Extra: Behind-the-scenes feature.
— “HitRECord Recollection Vol. 1” (NR, 2011, HitRECord): You aren’t alone if you aren’t familiar with the work springing forth from HitRECord, Joseph Gordon-Levitt’s open-collaborative production company. One look at this collection, though, and you’d be hard-pressed to forget the name. The two-disc “HitRECord Recollection Vol. 1” compiles a slice of hitrecord.org’s multimedia pursuits with a 26-track, 17-song CD sampler and a DVD containing 36 short films and videos. But it’s the packaging — a 64-page hardcover book that houses the discs inside its front and back covers — that really puts the studio’s mission and thirst for experimentation into perspective. HitRECord welcomes all comers — musicians, filmmakers, illustrators, writers, animators and everyone in between — to meet, create and share in the spirit of artistic collaboration. And while the discs are excellent showcases of what can come from initiatives like these, the book’s illustrations, musings and studio history comprise the glue that sets the project apart. “Recollection” is an exciting curiosity for anyone who appreciates experimental media pursuits, but for those interested in being part of that pursuit, this is a can’t-miss.
— “Grey’s Anatomy: Complete Seventh Season” (NR, 2010, ABC) and “Private Practice: The Complete Fourth Season” (NR, 2010, ABC): Seems like every time we part company with Seattle Grace, it’s on a tragic note, and season six — thanks to a shooting rampage that killed some characters and put others under the surgical knives of yet others — was no different. The fallout from that tragedy opens up season seven, but “Grey’s Anatomy’s” real quandary is its need to manage a cast that, even in the wake of the previous seasons’ casualties, has ballooned well into double digits. It’s starting to show some fatigue, but it’s still hanging in there. And hey, there’s a musical episode! “Anatomy” contents: 22 episodes, plus “Seattle Grace: Message of Hope” Webisodes, deleted scenes, outtakes and two features about the musical episode. “Private Practice” contents: 22 episodes, plus deleted scenes, one behind-the-scenes feature and bloopers. As usual, the two series do a little crossing over, though it isn’t as pronounced this time around.

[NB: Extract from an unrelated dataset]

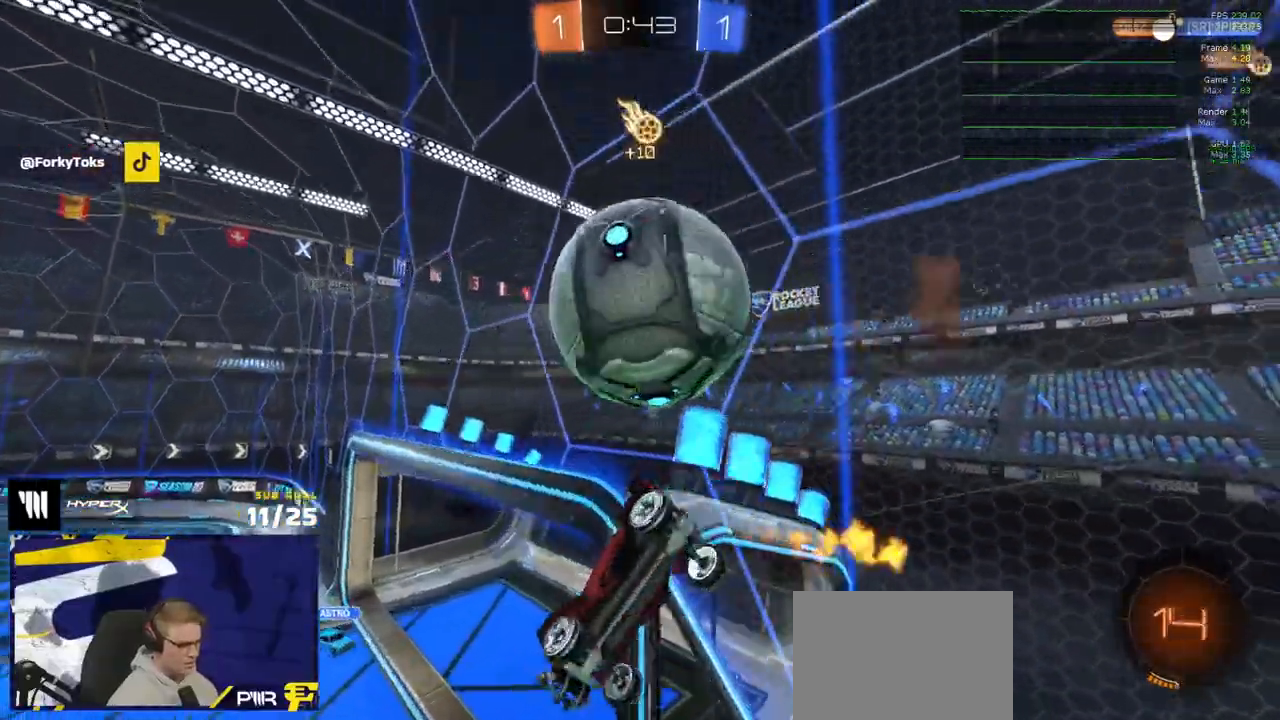
{"dt_ms": 500, "buttons": ["R2"], "left_stick": "center", "right_stick": "center", "events": [[33, "R1", "down"], [33, "R2", "down"], [50, "left_stick", "center"], [83, "R1", "up"], [83, "R2", "up"], [133, "R2", "down"], [167, "left_stick", "right"], [500, "left_stick", "center"]]}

— “Castle: The Complete Third Season” (NR, 2010, ABC): That weeping sound you hear is the legions of “Firefly” fans forlorn over the fact that Nathan Fillion found success on a show that, on many levels, is the antithesis of everything for which “Firefly” stood. But while “Castle” — starring Fillion as a mystery novelist whose expertise lets him tag along with, assist and annoy an NYPD detective (Stana Katic) as she cracks cases in typical cop show fashion — is formulaic in all the ways these shows are formulaic, it at least doesn’t let its star’s talents go to waste. Richard Castle is a likably childish and self-depreciating sidekick whose loyalty knows no limit, and even when his show’s plot designs go flat, his charisma keeps things engaging. Includes 24 episodes, plus commentary, deleted scenes, a Fillion/crew/mystery-solvers roundtable, two behind-the-scenes features and a music video (that, regrettably, doesn’t feature Richard Castle singing).
— “Hawaii Five-O: The First Season” (NR, 2010, CBS) and “Hawaii Five-O: The Eleventh Season” (NR, 1978, CBS): The new “Hawaii Five-O” is the embodiment of all you fear about remakes of old beloved series. It’s a stock police procedural that stands slightly apart from the pack by setting itself in Hawaii and unapologetically dousing its standard criminal storylines with eye candy, and since we’re doing that, let’s just slap a familiar brand name on it and ship it out the door for an easy rating. Nothing “Five-O” does is any more uninspired than any other standard procedural, but if you have any attachment to the original show’s cast, the wooden dialogue and shoddy character development that subs in this time will almost certainly rankle you. (At least CBS had the good sense to release the original’s 11th season — 21 episodes, no extras — on the same day. “First Season” contents: 24 episodes, plus commentary, deleted scenes, seven behind-the-scenes features and bloopers.